Could you copy every line of the data that contains the word "illinoisfamily"?

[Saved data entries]
+---+
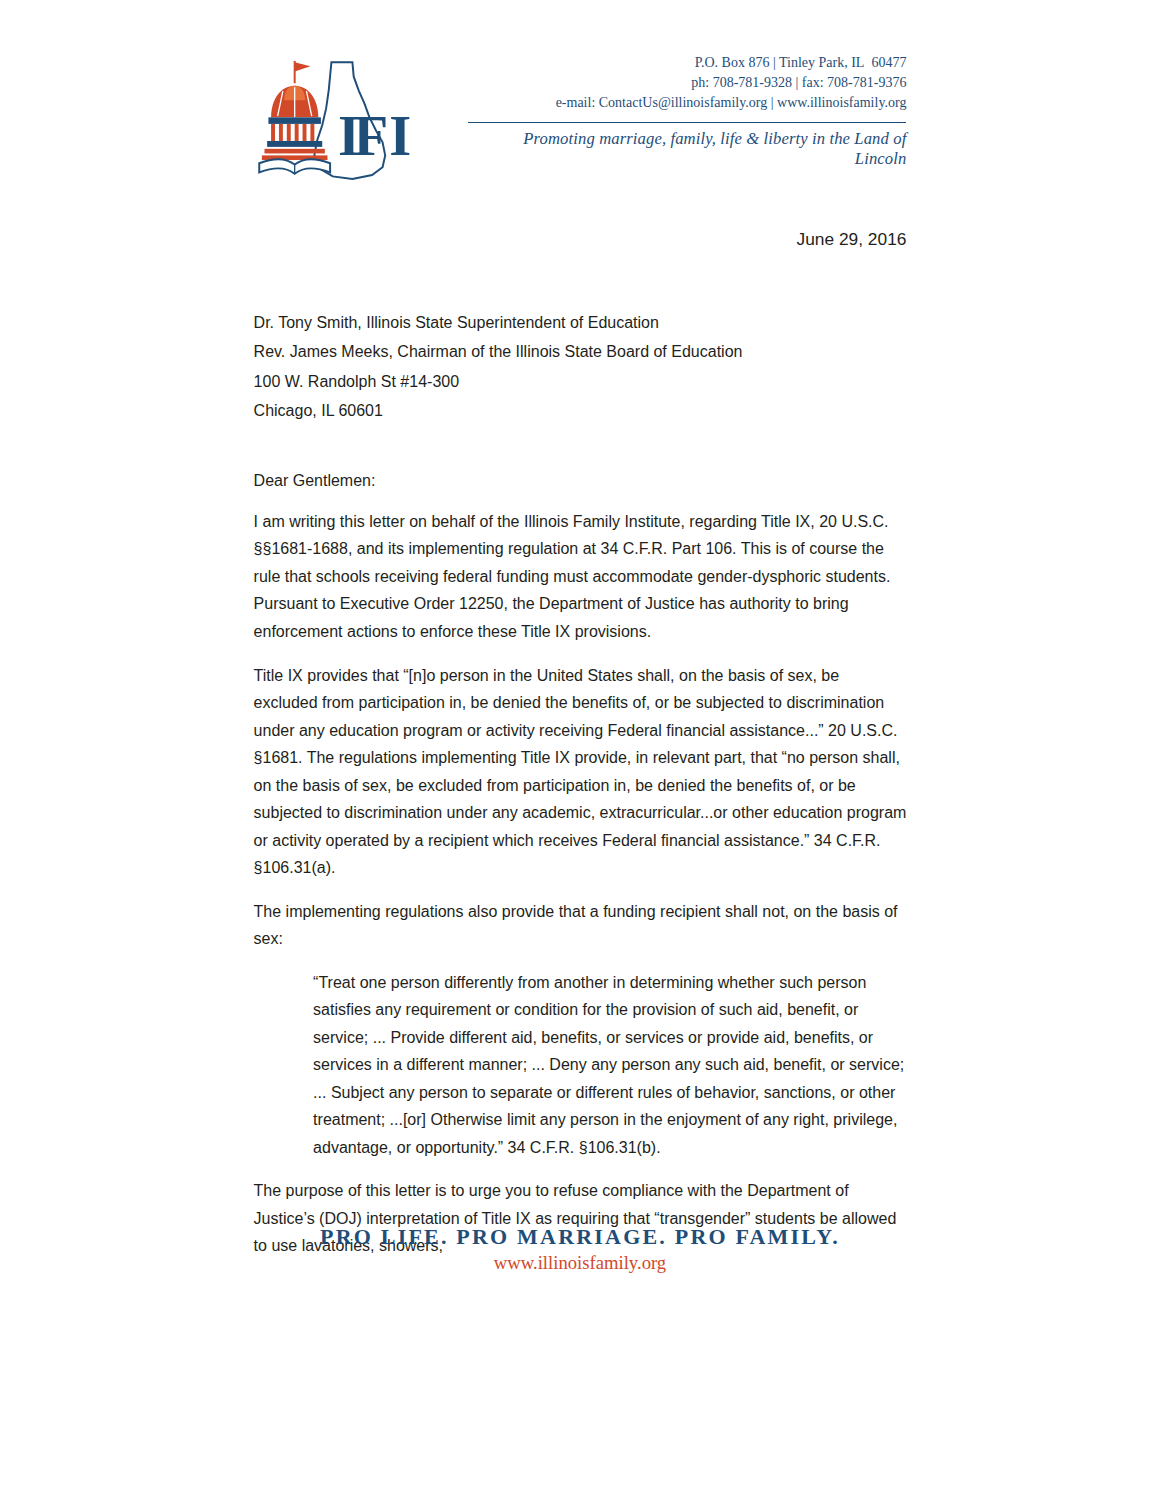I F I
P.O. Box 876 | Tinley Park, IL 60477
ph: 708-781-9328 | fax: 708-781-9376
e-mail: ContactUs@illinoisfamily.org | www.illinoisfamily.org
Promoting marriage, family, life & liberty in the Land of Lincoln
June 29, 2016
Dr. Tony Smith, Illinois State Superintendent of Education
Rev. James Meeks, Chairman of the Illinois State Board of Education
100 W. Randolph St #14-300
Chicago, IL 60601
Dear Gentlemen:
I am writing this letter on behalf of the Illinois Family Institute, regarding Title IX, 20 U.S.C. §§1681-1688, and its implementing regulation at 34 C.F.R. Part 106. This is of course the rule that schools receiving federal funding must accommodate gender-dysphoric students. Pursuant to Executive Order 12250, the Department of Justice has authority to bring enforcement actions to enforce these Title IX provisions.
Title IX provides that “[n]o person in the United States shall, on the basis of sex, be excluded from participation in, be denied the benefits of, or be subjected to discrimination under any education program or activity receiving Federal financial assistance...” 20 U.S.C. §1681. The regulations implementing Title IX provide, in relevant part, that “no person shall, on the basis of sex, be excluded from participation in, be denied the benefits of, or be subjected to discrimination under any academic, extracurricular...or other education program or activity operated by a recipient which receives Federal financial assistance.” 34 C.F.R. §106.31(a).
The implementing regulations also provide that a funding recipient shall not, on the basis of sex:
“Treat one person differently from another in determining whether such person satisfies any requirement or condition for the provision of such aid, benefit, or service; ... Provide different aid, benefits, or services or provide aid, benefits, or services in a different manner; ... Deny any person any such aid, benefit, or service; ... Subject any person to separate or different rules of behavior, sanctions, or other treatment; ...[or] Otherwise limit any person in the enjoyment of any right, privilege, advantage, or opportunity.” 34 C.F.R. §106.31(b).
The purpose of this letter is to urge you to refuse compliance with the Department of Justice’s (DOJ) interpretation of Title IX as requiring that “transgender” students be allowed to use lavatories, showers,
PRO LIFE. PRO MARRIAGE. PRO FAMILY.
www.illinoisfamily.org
+---+
_Answer space_
e-mail: ContactUs@illinoisfamily.org | www.illinoisfamily.org
www.illinoisfamily.org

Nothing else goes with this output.